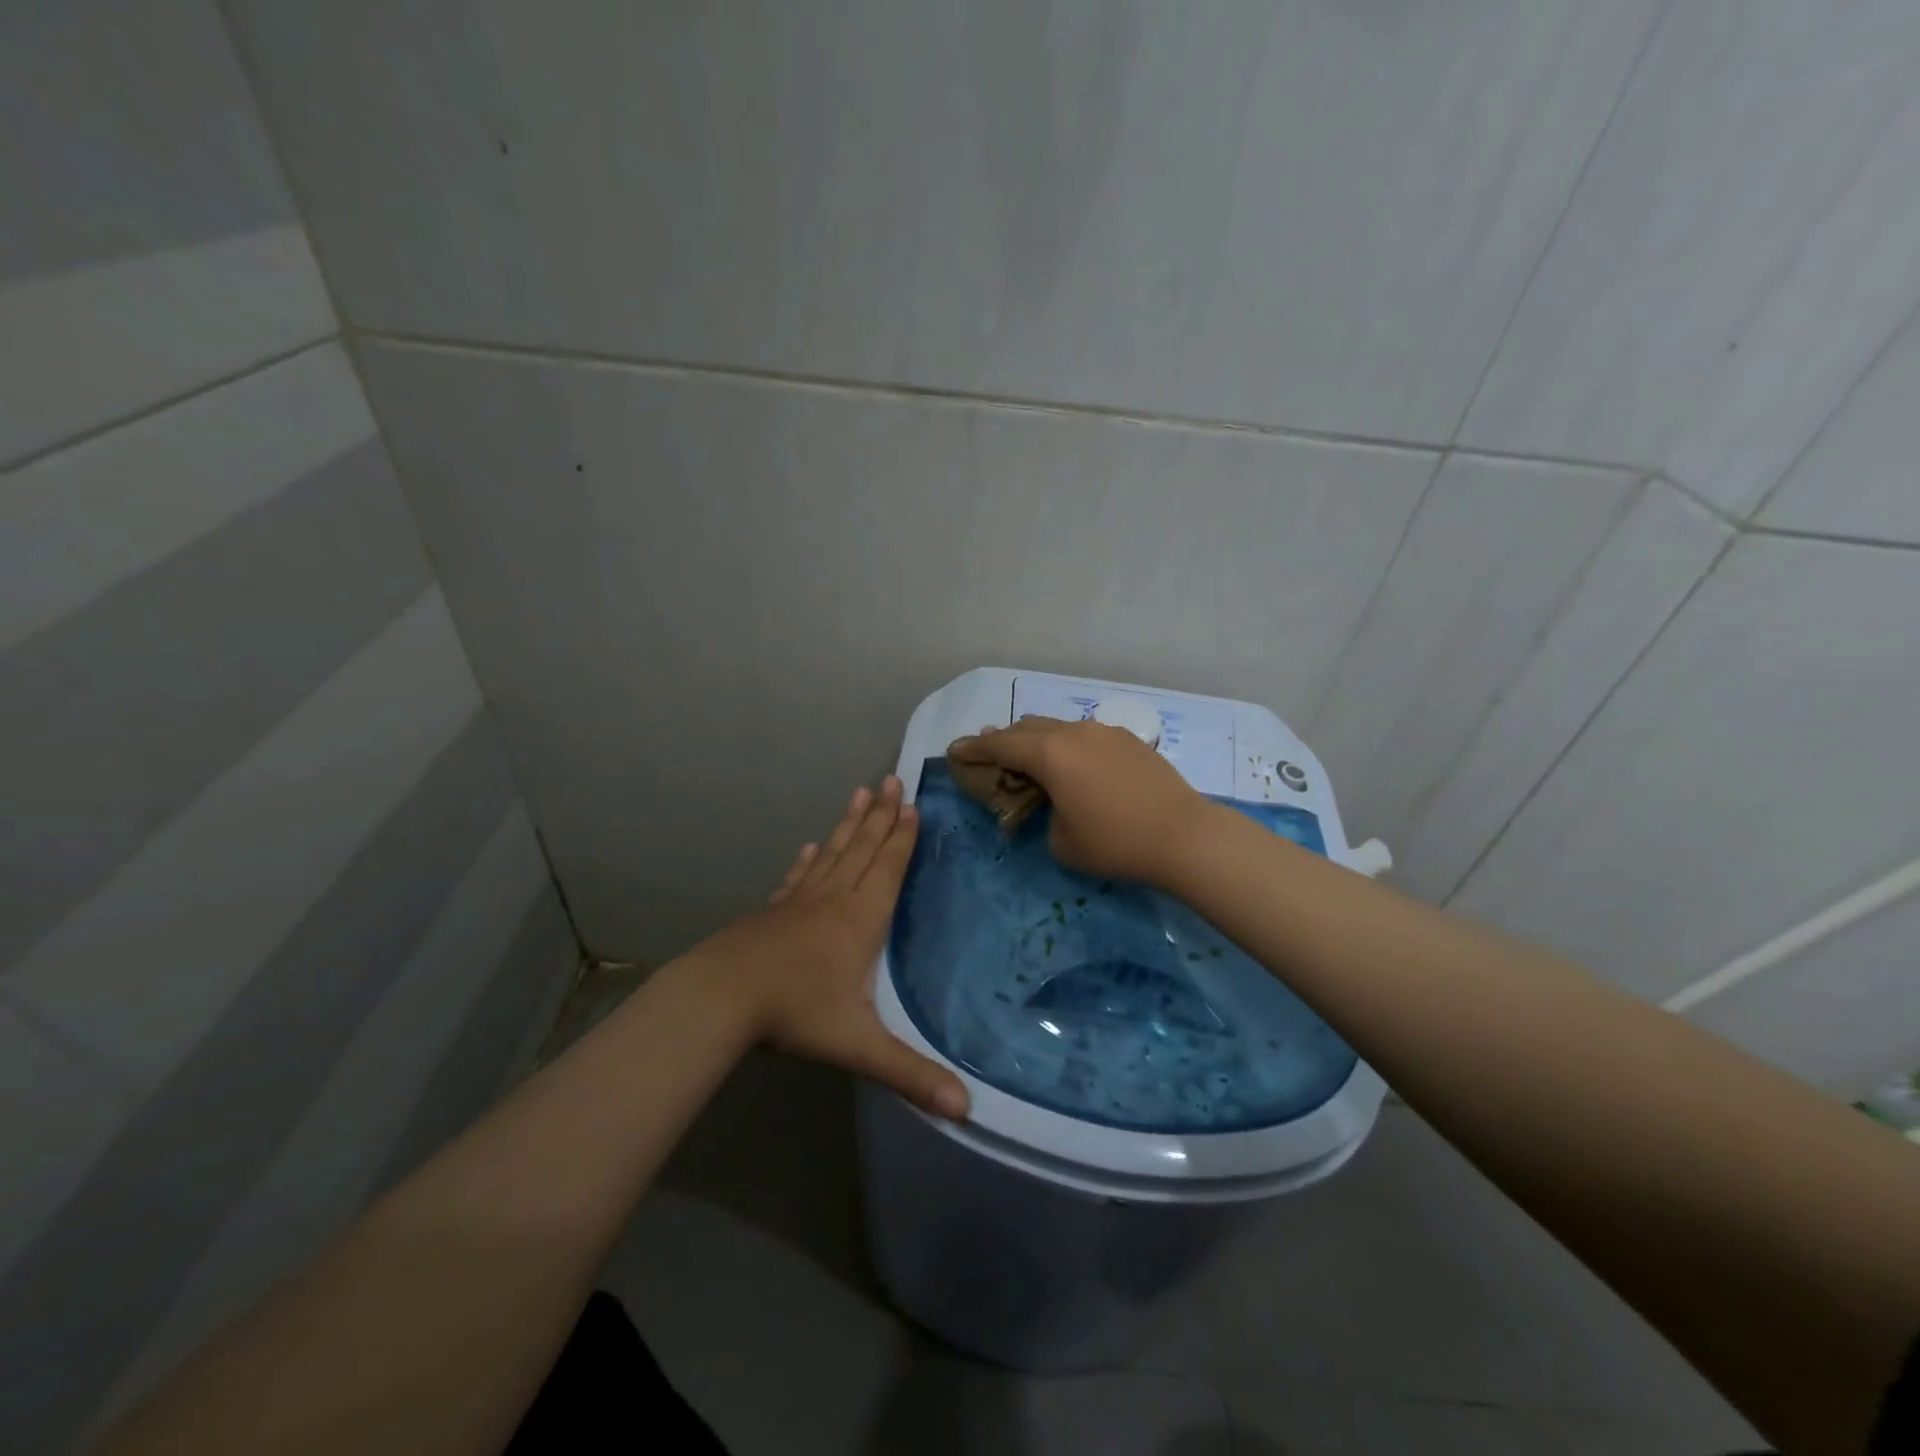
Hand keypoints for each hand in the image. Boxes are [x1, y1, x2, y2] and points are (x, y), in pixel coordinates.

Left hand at [692, 776, 969, 1120]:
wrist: (720, 997)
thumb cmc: (795, 1013)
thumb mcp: (858, 1046)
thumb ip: (911, 1075)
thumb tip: (967, 1110)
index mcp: (859, 920)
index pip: (887, 869)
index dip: (902, 838)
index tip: (911, 804)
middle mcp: (831, 900)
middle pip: (861, 849)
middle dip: (880, 816)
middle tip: (890, 779)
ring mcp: (797, 903)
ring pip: (831, 854)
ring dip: (848, 825)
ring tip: (859, 794)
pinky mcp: (771, 912)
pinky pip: (797, 877)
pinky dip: (807, 859)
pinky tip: (808, 846)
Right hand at [947, 717, 1215, 886]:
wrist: (1184, 836)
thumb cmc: (1115, 842)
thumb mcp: (1062, 842)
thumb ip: (1045, 815)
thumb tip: (1055, 804)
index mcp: (1050, 754)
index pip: (1000, 744)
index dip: (974, 748)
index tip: (955, 750)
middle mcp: (1074, 732)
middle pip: (1027, 728)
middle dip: (1004, 740)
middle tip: (990, 754)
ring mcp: (1105, 731)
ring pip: (1058, 728)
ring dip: (1038, 741)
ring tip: (1031, 759)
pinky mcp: (1130, 740)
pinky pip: (1085, 736)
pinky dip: (1068, 747)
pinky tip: (1075, 766)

**Work request**
Please return each line of the data above in which the word "pinky" occurs.

**Response area**
pinky mcp: (771, 912)
pinky pip: (797, 877)
pinky dip: (807, 859)
pinky tip: (808, 846)
pinky mcp: (1130, 740)
pinky pip: (1085, 736)
pinky dip: (1068, 747)
pinky tip: (1075, 766)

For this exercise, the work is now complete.